**Assignment**. Can you convert every line of source text in all the entries below into a JSON list of strings, one string per line, with blank lines and the pictures left out?

**Record set**.
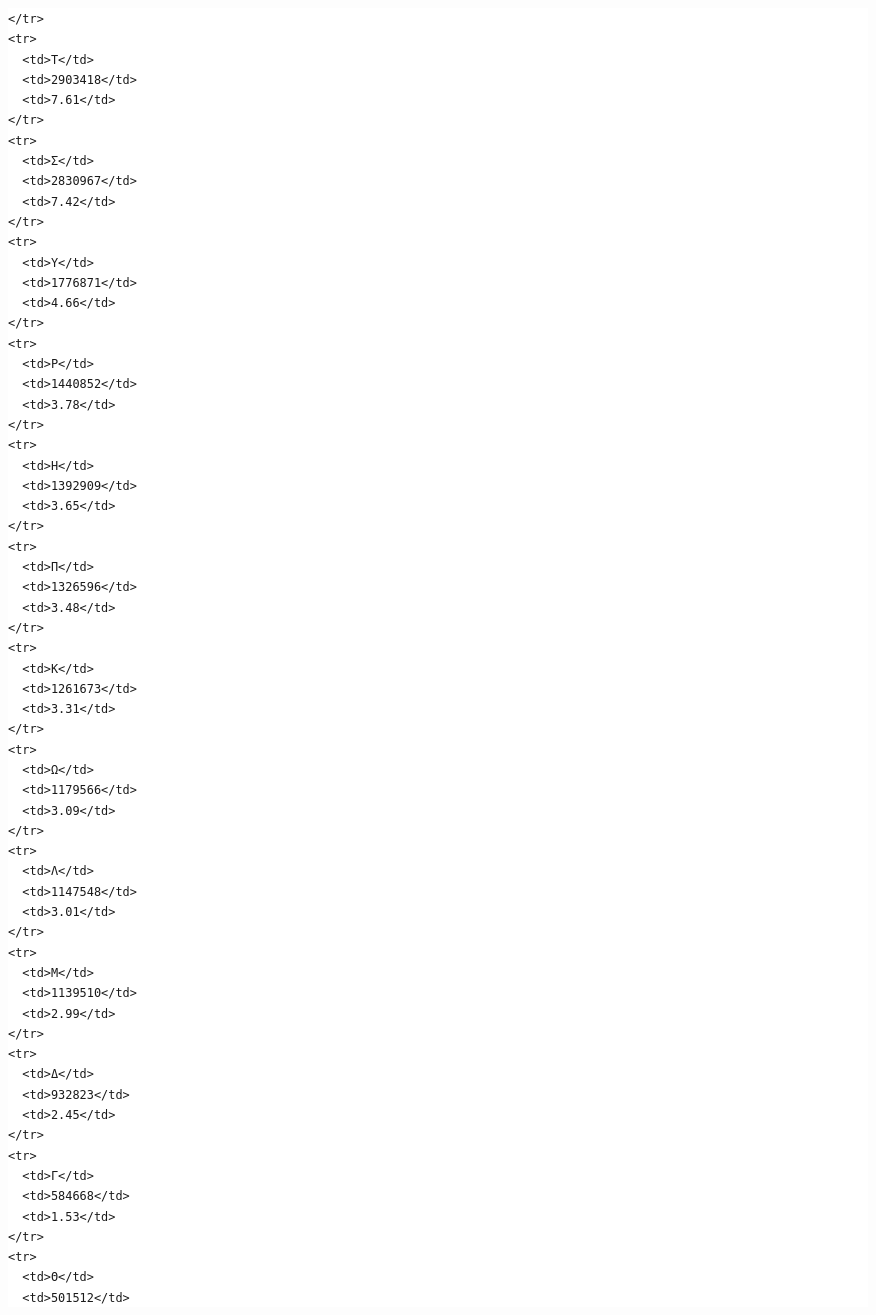     </tr>
    <tr>
      <td>Τ</td>
      <td>2903418</td>
      <td>7.61</td>
    </tr>
    <tr>
      <td>Σ</td>
      <td>2830967</td>
      <td>7.42</td>
    </tr>
    <tr>
      <td>Υ</td>
      <td>1776871</td>
      <td>4.66</td>
    </tr>
    <tr>
      <td>Ρ</td>
      <td>1440852</td>
      <td>3.78</td>
    </tr>
    <tr>
      <td>Η</td>
      <td>1392909</td>
      <td>3.65</td>
    </tr>
    <tr>
      <td>Π</td>
      <td>1326596</td>
      <td>3.48</td>
    </tr>
    <tr>
      <td>Κ</td>
      <td>1261673</td>
      <td>3.31</td>
    </tr>
    <tr>
      <td>Ω</td>
      <td>1179566</td>
      <td>3.09</td>
    </tr>
    <tr>
      <td>Λ</td>
      <td>1147548</td>
      <td>3.01</td>
    </tr>
    <tr>
      <td>Μ</td>
      <td>1139510</td>
      <td>2.99</td>
    </tr>
    <tr>
      <td>Δ</td>
      <td>932823</td>
      <td>2.45</td>
    </tr>
    <tr>
      <td>Γ</td>
      <td>584668</td>
      <td>1.53</td>
    </tr>
    <tr>
      <td>Θ</td>
      <td>501512</td>
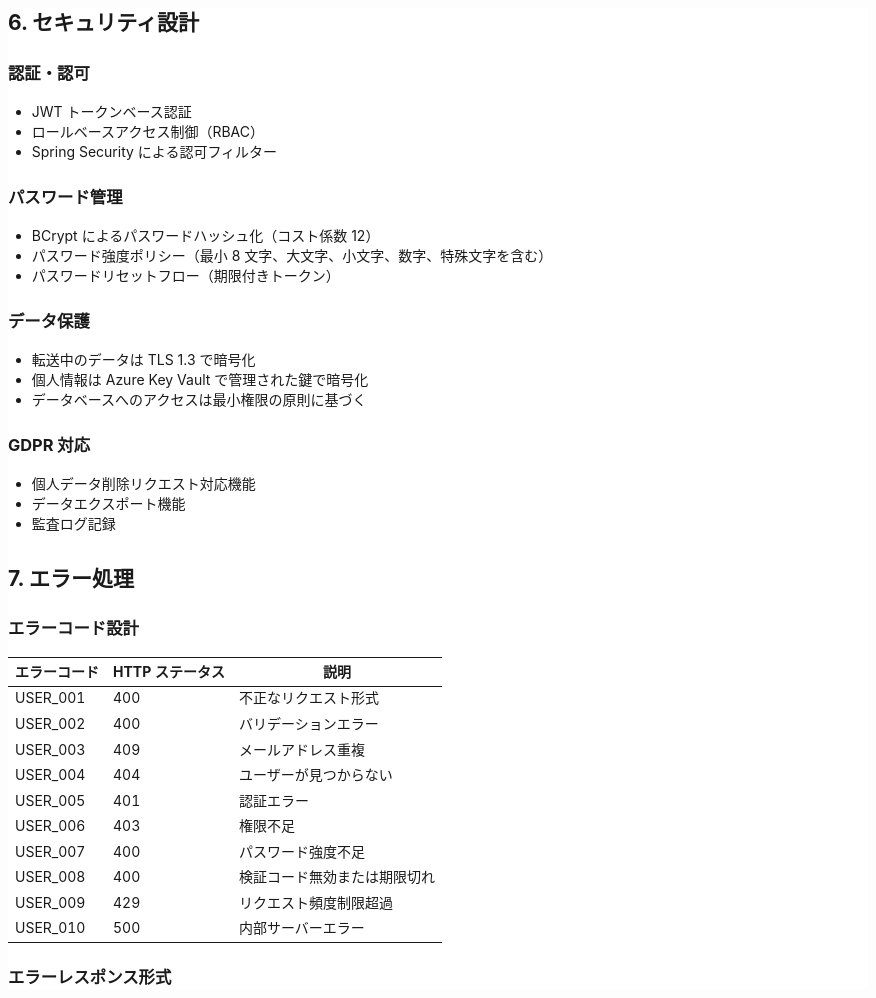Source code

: ## 6. セキュリティ設計

### 認証・認可

- JWT トークンベース認証
- ロールベースアクセス制御（RBAC）
- Spring Security による認可フィルター

### パスワード管理

- BCrypt によるパスワードハッシュ化（コスト係数 12）
- パスワード強度ポリシー（最小 8 文字、大文字、小文字、数字、特殊文字を含む）
- パスワードリセットフロー（期限付きトークン）

### データ保護

- 転送中のデータは TLS 1.3 で暗号化
- 個人情報は Azure Key Vault で管理された鍵で暗号化
- データベースへのアクセスは最小権限の原則に基づく

### GDPR 対応

- 個人データ削除リクエスト対応機能
- データエクスポート機能
- 監査ログ記録

## 7. エラー処理

### エラーコード設計

| エラーコード | HTTP ステータス | 説明 |
|------------|----------------|------|
| USER_001 | 400 | 不正なリクエスト形式 |
| USER_002 | 400 | バリデーションエラー |
| USER_003 | 409 | メールアドレス重複 |
| USER_004 | 404 | ユーザーが見つからない |
| USER_005 | 401 | 認証エラー |
| USER_006 | 403 | 権限不足 |
| USER_007 | 400 | パスワード強度不足 |
| USER_008 | 400 | 検証コード無効または期限切れ |
| USER_009 | 429 | リクエスト頻度制限超過 |
| USER_010 | 500 | 内部サーバーエラー |

### エラーレスポンス形式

**The answer**.
[
  "     </tr>",
  "    <tr>",
  "      <td>Τ</td>",
  "      <td>2903418</td>",
  "      <td>7.61</td>",
  "    </tr>",
  "    <tr>",
  "      <td>Σ</td>",
  "      <td>2830967</td>",
  "      <td>7.42</td>",
  "    </tr>",
  "    <tr>",
  "      <td>Υ</td>",
  "      <td>1776871</td>",
  "      <td>4.66</td>",
  "    </tr>",
  "    <tr>",
  "      <td>Ρ</td>",
  "      <td>1440852</td>",
  "      <td>3.78</td>",
  "    </tr>",
  "    <tr>",
  "      <td>Η</td>",
  "      <td>1392909</td>",
  "      <td>3.65</td>",
  "    </tr>",
  "    <tr>",
  "      <td>Π</td>",
  "      <td>1326596</td>",
  "      <td>3.48</td>",
  "    </tr>",
  "    <tr>",
  "      <td>Κ</td>",
  "      <td>1261673</td>",
  "      <td>3.31</td>",
  "    </tr>",
  "    <tr>",
  "      <td>Ω</td>",
  "      <td>1179566</td>",
  "      <td>3.09</td>",
  "    </tr>",
  "    <tr>",
  "      <td>Λ</td>",
  "      <td>1147548</td>",
  "      <td>3.01</td>",
  "    </tr>",
  "    <tr>",
  "      <td>Μ</td>",
  "      <td>1139510</td>",
  "      <td>2.99</td>",
  "    </tr>",
  "    <tr>",
  "      <td>Δ</td>",
  "      <td>932823</td>",
  "      <td>2.45</td>",
  "    </tr>",
  "    <tr>",
  "      <td>Γ</td>",
  "      <td>584668</td>",
  "      <td>1.53</td>",
  "    </tr>",
  "    <tr>",
  "      <td>Θ</td>",
  "      <td>501512</td>",
  "Source code",
  ": ## 6. セキュリティ設計",
  "### 認証・認可",
  "- JWT トークンベース認証",
  "- ロールベースアクセス制御（RBAC）",
  "- Spring Security による認可フィルター",
  "### パスワード管理",
  "- BCrypt によるパスワードハッシュ化（コスト係数 12）",
  "- パスワード強度ポリシー（最小 8 文字、大文字、小文字、数字、特殊文字を含む）",
  "- パスワードリセットフロー（期限付きトークン）",
  "### データ保護",
  "- 転送中のデータは TLS 1.3 で暗号化",
  "- 個人情報は Azure Key Vault で管理された鍵で暗号化",
  "- データベースへのアクセスは最小権限の原則に基づく",
  "### GDPR 対応",
  "- 個人データ削除リクエスト対応機能",
  "- データエクスポート機能",
  "- 監査ログ記録",
  "## 7. エラー処理",
  "### エラーコード設計",
  "| エラーコード | HTTP ステータス | 説明 |",
  "|------------|----------------|------|",
  "| USER_001 | 400 | 不正なリクエスト形式 |",
  "| USER_002 | 400 | バリデーションエラー |",
  "| USER_003 | 409 | メールアドレス重複 |",
  "| USER_004 | 404 | ユーザーが見つからない |",
  "| USER_005 | 401 | 認証エラー |",
  "| USER_006 | 403 | 権限不足 |",
  "| USER_007 | 400 | パスワード強度不足 |",
  "| USER_008 | 400 | 検証コード無効または期限切れ |",
  "| USER_009 | 429 | リクエスト頻度制限超過 |",
  "| USER_010 | 500 | 内部サーバーエラー |",
  "### エラーレスポンス形式"
]